I AM angered when people I know and like, and who are guilty of nothing more than being trusting, are scammed out of thousands of pounds. And I am sad that this is happening more and more frequently as clever, unscrupulous people think up more and more cons to catch people out. Whatever inspires them to behave in this way, we all have to guard against them.
Currently, there are so many scams coming to us in so many forms it’s frankly hard to keep up. There are some I can name instantly, such as the recorded message purportedly from HMRC informing you that a warrant is out for your arrest due to a debt owed to them. This is absolute rubbish. First and foremost, HMRC has no authority to have anyone arrested directly. Any debt owing would be discussed with you and only with you, and not by a telephone message. So, firstly, don’t trust telephone calls of this nature ever, and especially if you are asked for private details, and particularly bank details.
If you are a user of WhatsApp, hackers are sending messages apparently from your contacts and asking you to send them a code which has mistakenly been sent to your mobile phone. Please don’t respond to this! If you send that code on, it gives the hacker access to all your contacts.

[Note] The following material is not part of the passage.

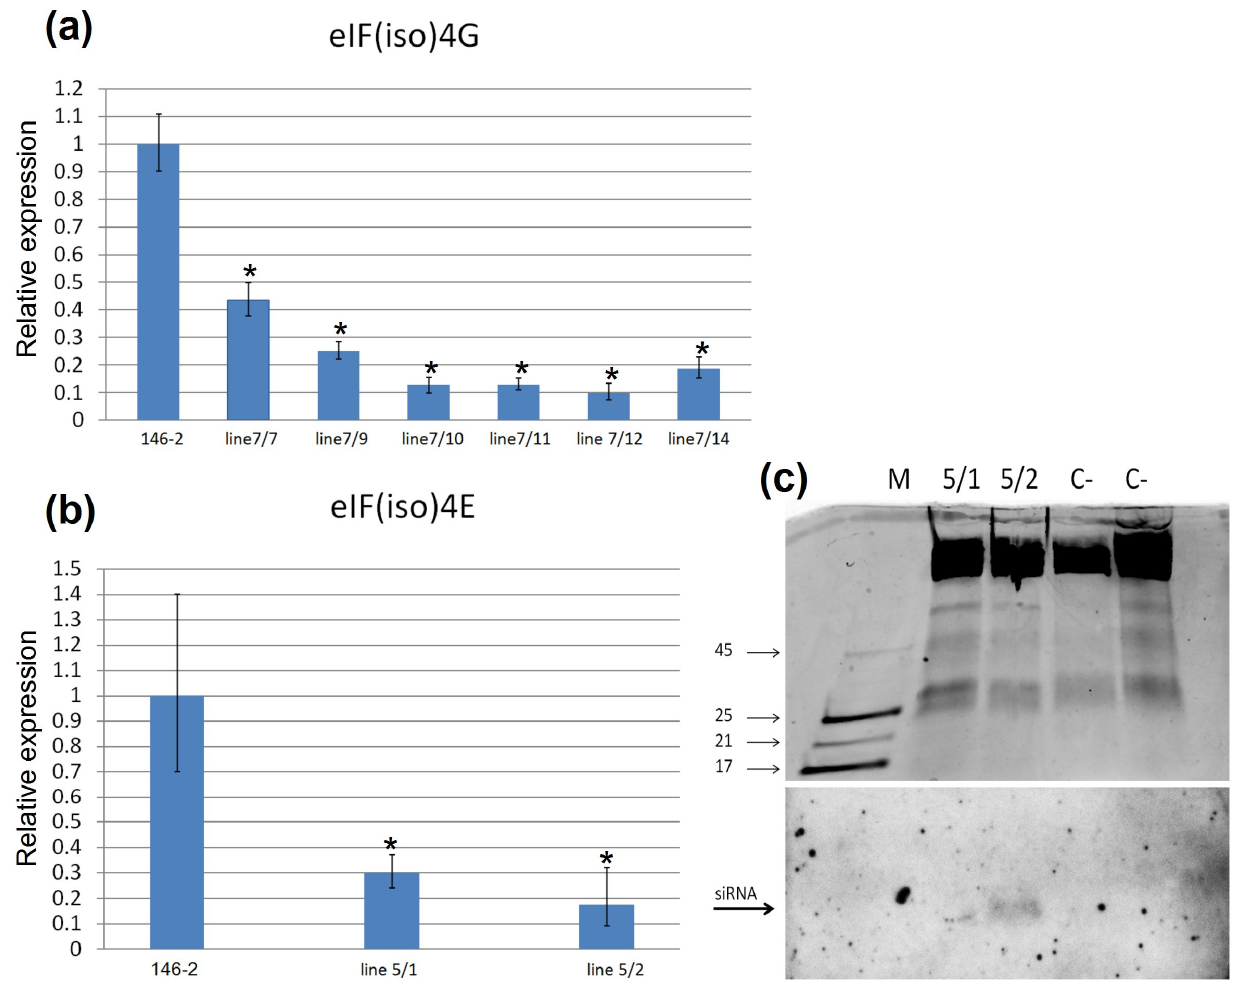
Figure 4. Relative expression of eIF(iso)4G and eIF(iso)4E genes and siRNAs analysis of rootstock plants carrying the hairpin construct. Reduction in the levels of eIF(iso)4G ( a ) and eIF(iso)4E ( b ) transcripts quantified by reverse transcription quantitative polymerase chain reaction (RT-qPCR). ( c ) Northern blot of transgene-derived siRNAs in transgenic rootstock lines 5/1 and 5/2. ( top ) The electropherogram of RNA preparations isolated from transgenic lines 5/1 and 5/2 and untransformed control (C − ) in 15% PAAG with 7M urea after staining with ethidium bromide; ( bottom ) the hybridization result of the probe to eIF(iso)4E gene. M—marker (17, 21, 25, and 45 nucleotides). * p ≤ 0.05 relative to control 146-2 in accordance with Kruskal–Wallis test.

A family member was targeted by this, and it took some considerable time and effort to ensure that everyone relevant was warned and to finally eliminate the risk.
A particularly slimy and clever scam is one in which a group are involved in pretending to be acting in your interests because staff members at the local branch of your bank are dishonest and trying to defraud you out of money. It’s very clever and having set up fake telephone numbers, it is highly convincing too. Please do not trust this one. The fake bank staff will pretend to set up safe accounts for you and encourage you to gradually transfer more and more money to ‘safety’. As you transfer the money, you would be asked by your bank if you were sure you wanted to complete the transfer. By this stage, you are likely to have been so thoroughly convinced by the scammers that you confirm the transfers. Once this has been done, you have no comeback at all. Your money is lost.
For a little light relief, there are some scammers who send text messages which are hilariously badly spelt. The email address they come from is also usually suspect. For example, a bank’s correct name might be in the email address, but instead of beginning with ‘www’, it might start with the word ‘authorise-hsbc/Lloyds/ or whichever bank they are trying to use for their deception. On one such text, a friend was told, amongst other interestingly spelt things, that he would be given an ‘entimation’ instead of an estimation. He said that this sounded like a medical procedure which should only be carried out under anaesthetic…
Sadly there are many more scams ‘doing the rounds’ now, and there seems to have been an outburst of them during lockdown. So, if something doesn’t sound right, or sounds too good to be true, please, please follow your gut and get in touch with your bank or your financial adviser and ask them about it. Although many of us aren’t experts, we have enough experience either to have heard of a scam or to be able where to work out what is a scam and to suggest you should check it out.
Please take care, there are so many unscrupulous people out there!